Workers are now in a position to negotiate for more money because of a tight labor market, but most people aren't, a new survey says — and as a result, they likely are earning less than they could.


Many folks are afraid to ask for more, and women may be even more reluctant to ask than men.

"People tend to think it's hard to do," said Trisha Plovie, regional vice president of human resource consulting firm Robert Half in Troy, Mich. "It can be uncomfortable to negotiate in an interview situation and some people may be fearful that by negotiating, the company may decide not to make them an offer."

But, Plovie said, right now, the labor market is tight, which means that employees have the leverage to find jobs, earn more and it's less likely that they will be passed over — or told no — than it was just a few years ago.

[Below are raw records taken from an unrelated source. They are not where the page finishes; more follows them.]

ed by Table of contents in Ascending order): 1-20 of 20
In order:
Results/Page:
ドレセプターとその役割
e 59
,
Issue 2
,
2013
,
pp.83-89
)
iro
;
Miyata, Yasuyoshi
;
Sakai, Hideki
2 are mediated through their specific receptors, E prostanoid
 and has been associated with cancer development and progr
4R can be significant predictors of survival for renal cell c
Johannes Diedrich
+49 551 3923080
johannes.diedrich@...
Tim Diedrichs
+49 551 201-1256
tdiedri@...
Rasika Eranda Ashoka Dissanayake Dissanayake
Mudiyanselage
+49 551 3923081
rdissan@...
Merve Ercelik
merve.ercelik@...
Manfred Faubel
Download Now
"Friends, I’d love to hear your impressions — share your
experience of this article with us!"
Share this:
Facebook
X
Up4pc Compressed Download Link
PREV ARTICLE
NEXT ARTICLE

"Candidates are really in the driver's seat," Plovie said.

In December, the latest month the data are available, the national unemployment rate was 4.1 percent.

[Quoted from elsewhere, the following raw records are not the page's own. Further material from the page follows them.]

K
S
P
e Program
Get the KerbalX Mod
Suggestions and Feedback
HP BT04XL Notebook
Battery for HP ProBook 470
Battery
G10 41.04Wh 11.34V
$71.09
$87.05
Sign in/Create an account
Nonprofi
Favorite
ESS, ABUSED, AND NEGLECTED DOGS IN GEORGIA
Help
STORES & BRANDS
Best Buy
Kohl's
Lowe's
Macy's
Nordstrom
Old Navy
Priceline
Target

The survey by Robert Half asked 2,700 people whether they negotiated their salary and broke down the results into 27 metro areas.

The top metro area, as you might expect for negotiations, was New York, with 55 percent of professionals negotiating their salary; the city at the bottom was Indianapolis at 24 percent. Cities in the middle were Pittsburgh, Chicago, Cleveland, Cincinnati and Minneapolis, with 48 percent, 41 percent, 36 percent, 35 percent and 26 percent of professionals negotiating pay, respectively.

The overall survey results also suggested that gender and age affects who negotiates.

Of professionals who did negotiate for more money, 46 percent of them were men, compared with 34 percent of women; and younger workers, the so-called millennial generation who are between 18 and 34, were more likely to negotiate than older generations of workers.

Plovie said that younger workers, especially those graduating college, are entering "super hot employment markets." They likely feel confident because they are out of school and may be working with a recruiter who can help them negotiate — or negotiate for them.

Chanel Hampton, the founder and president of Strategic Community Partners in Detroit, said unlike their parents or grandparents, millennials don't plan or expect to stay at one company their whole careers, so they want to get as much pay as early as they can.

"For many people, it boils down to confidence," Hampton said. "A lot of people don't realize negotiating is an option."

Ursula Adams — a leadership consultant and owner of the SheHive, a women's development center in Ferndale — said that in more than 25 years of working in human resources at the United Way and Compuware, she never negotiated her salary and now regrets it.

"I think how much more I could have done," she said. "The work I did was worth more."

Her advice: "Be OK with the uncomfortable conversation and be OK with what could potentially be an uncomfortable result. It's much easier now that you can ask what you are worth because of the job market. There are other jobs to be had and its easier to start your own thing now."